PROBLEMS AND TASKS
• a. Answer these questions about the NVLink discussion:
(i) To which vendor ID does the reply suggest limiting the check?
(ii) What limit is mentioned as an alternative to 128TiB?
(iii) What name signs the quoted message about the sysfs attribute?
• b. List every property of the DT node that the NVLink discussion names.
• c. Please copy everything from "This is the" down to "bridges only." in the NVLink discussion, swapping "vendor ID" for "subsystem ID".

____ QUOTED PASSAGE

Ok, so, from the of_node of an unknown device that has been
passed through to a VM, if the DT node has:
ibm,gpu
ibm,nvlink
memory-region
Is that enough to justify the rlimit adjustment for NVLink2?
This is the idea, yes. To be on a safe side, you might want to limit the
check to the IBM vendor ID (not even sure about the device id) and PCI
bridges only.
>
> I could do better of course and allow adjusting the limit to cover let's
> say 66TiB instead of 128TiB, it just seems to be unnecessary
> complication (we already allocate only required amount of TCE entries on
> demand).
>
>
>
>>>>>> Thinking about it a bit more, since this is NVIDIA-specific,
>>>>>> having an
>>>>>> NVIDIA-only sysfs attribute doesn't help the node-device
driver I
>>>>>> mentioned
>>>>>> above. In general, we try to avoid introducing vendor-specific
>>>>>> code, so nodedev
>>>>>> might not be the right place to check for the attribute (because
>>>>>> it's not
>>>>>> universal and would require vendor-specific elements), but I
think
>>>>>> we could
>>>>>> have an NVLink helper reading this sysfs attribute(s) elsewhere
in
>>>>>> libvirt
>>>>>> codebase.
>>>>>>
>>>>>> Erik
>
>
--
Alexey

________
____ MATERIAL SHOWN

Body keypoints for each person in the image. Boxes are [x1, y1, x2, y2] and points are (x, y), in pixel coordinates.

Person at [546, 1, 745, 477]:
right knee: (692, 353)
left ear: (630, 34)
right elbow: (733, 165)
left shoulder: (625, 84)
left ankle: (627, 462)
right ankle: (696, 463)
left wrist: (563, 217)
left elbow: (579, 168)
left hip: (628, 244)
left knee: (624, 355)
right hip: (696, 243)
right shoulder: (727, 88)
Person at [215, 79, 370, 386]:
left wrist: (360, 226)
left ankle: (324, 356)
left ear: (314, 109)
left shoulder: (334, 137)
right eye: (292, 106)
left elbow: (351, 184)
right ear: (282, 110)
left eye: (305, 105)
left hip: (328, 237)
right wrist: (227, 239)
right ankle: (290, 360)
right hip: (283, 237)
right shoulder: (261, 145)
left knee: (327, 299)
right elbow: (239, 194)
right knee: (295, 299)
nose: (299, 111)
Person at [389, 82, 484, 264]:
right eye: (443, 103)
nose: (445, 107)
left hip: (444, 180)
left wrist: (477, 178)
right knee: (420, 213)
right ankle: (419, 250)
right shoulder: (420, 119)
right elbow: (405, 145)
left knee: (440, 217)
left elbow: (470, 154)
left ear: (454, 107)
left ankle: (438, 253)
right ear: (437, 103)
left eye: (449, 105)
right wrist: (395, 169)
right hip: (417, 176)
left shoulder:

________

REPLIES
• a.
(i) The IBM vendor ID
(ii) 66TiB
(iii) Erik

• b.
ibm,gpu
ibm,nvlink
memory-region

• c.
This is the idea, yes. To be on a safe side, you might want to limit the
check to the IBM subsystem ID (not even sure about the device id) and PCI
bridges only.